Quelldatensätze:
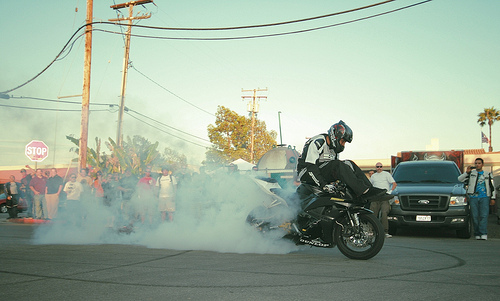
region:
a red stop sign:
[18, 129, 61, 168]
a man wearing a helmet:
[281, 97, 424, 233]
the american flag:
[467, 117, 494, 149]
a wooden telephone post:
[220, 70, 279, 193]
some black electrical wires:
[146, 19, 312, 59]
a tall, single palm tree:
[457, 96, 499, 155]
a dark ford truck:
[374, 112, 486, 257]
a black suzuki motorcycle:
[226, 149, 408, 268]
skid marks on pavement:
[401, 216, 476, 286]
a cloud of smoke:
[43, 155, 304, 276]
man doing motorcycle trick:
[192, 109, 379, 264]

Aufgabenstellung:
Überführe in den Datensätzen oben alles von der Zeile mit „a man wearing“ bis hinunter zur Zeile mit „[374, 112, 486, 257]“ in eine nummerierte Liste, beide Zeilen eingeschlossen. Leerzeilen entfallen.

Lösung:
1. a man wearing a helmet:
2. [281, 97, 424, 233]
3. the american flag:
4. [467, 117, 494, 149]
5. a wooden telephone post:
6. [220, 70, 279, 193]
7. some black electrical wires:
8. [146, 19, 312, 59]
9. a tall, single palm tree:
10. [457, 96, 499, 155]
11. a dark ford truck:
12. [374, 112, 486, 257]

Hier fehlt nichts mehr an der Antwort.